1. A method for operating an aggregate material processing plant according to first and second alternative modes of operation, said method comprising the steps of: (a) providing an aggregate material processing plant comprising: (i) a crusher;(ii) a crusher feed conveyor that is adapted to feed aggregate material to the crusher;(iii) a vibratory screen assembly comprising an upper screen deck;(iv) a collection conveyor that is adapted to collect aggregate material that has passed through the crusher and to convey such crushed aggregate material to the vibratory screen assembly at a first speed or at a second speed which is slower than the first speed;(v) an upper transverse conveyor that is adapted to collect aggregate material that is too large to pass through the upper screen deck and to convey such un-screened aggregate material away from the vibratory screen assembly;(vi) a transfer conveyor that is adapted to collect un-screened aggregate material that has been conveyed away from the vibratory screen assembly by the upper transverse conveyor and to convey such un-screened aggregate material to the crusher feed conveyor;(b) wherein the first mode of operation of the method comprises: (i) depositing unprocessed aggregate material onto the crusher feed conveyor;(ii) operating the crusher feed conveyor to feed aggregate material to the crusher;(iii) operating the crusher to produce crushed aggregate material;(iv) operating the collection conveyor to convey crushed aggregate material to the vibratory screen assembly at the first speed;(v) operating the vibratory screen assembly to size aggregate material that has been deposited onto the upper screen deck;(vi) operating the transfer conveyor to convey unscreened aggregate material to the crusher feed conveyor;(c) wherein the second mode of operation of the method comprises: (i) depositing unprocessed aggregate material onto the vibratory screen assembly;(ii) operating the vibratory screen assembly to size aggregate material that has been deposited onto the upper screen deck;(iii) operating the transfer conveyor to convey unscreened aggregate material to the crusher feed conveyor;(iv) operating the crusher feed conveyor to feed aggregate material to the crusher;(v) operating the crusher to produce crushed aggregate material;(vi) operating the collection conveyor to convey crushed aggregate material to the vibratory screen assembly at the second speed.

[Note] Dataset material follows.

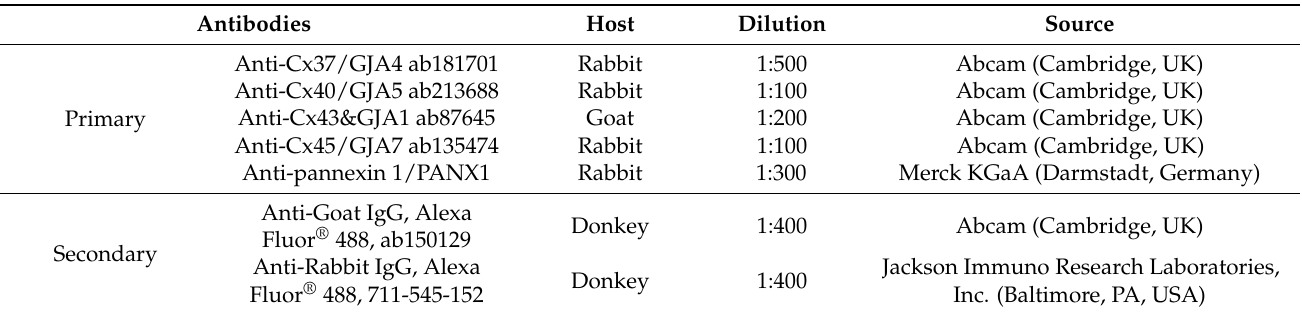
Table 1. Antibodies used for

2. The method of claim 1 wherein the second mode of operation comprises simultaneously depositing unprocessed aggregate material onto the vibratory screen assembly and onto the crusher feed conveyor.

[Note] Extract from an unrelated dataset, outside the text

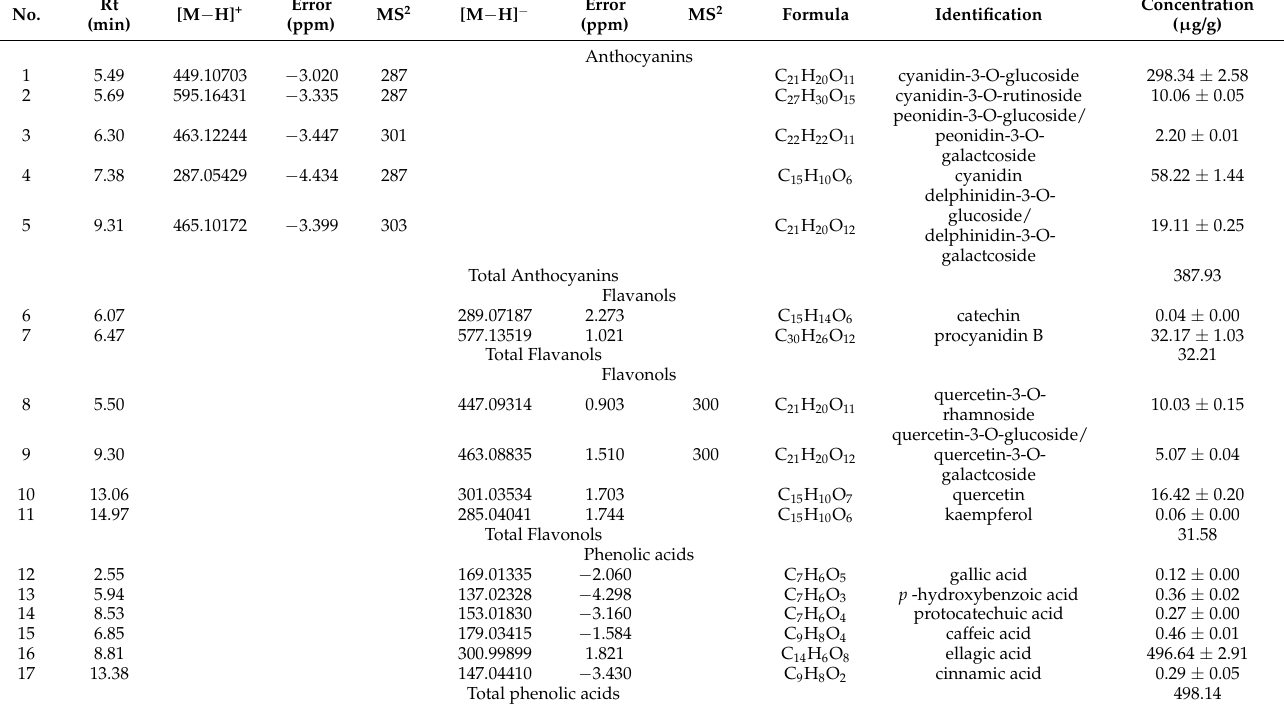
Table 1. Phenolic composition in FRJ.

3. The method of claim 2 wherein the second mode of operation comprises depositing unprocessed aggregate material onto a first portion of the vibratory screen assembly; and operating the collection conveyor to convey crushed aggregate material to a second portion of the vibratory screen assembly.

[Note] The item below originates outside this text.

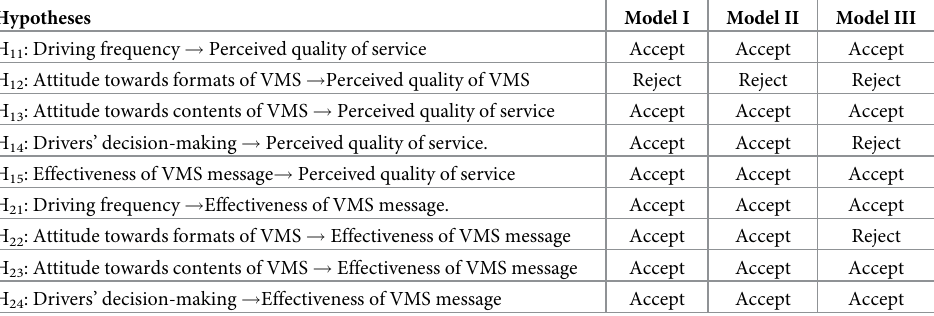
Table 6. Results of hypothesis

4. The method of claim 2 wherein the unprocessed aggregate material onto the vibratory screen assembly is smaller in size than the unprocessed aggregate material deposited onto the crusher feed conveyor.

5. The method of claim 1 further comprising the steps of: providing a mobile aggregate material processing plant; andmoving the mobile aggregate material processing plant to an aggregate material processing location.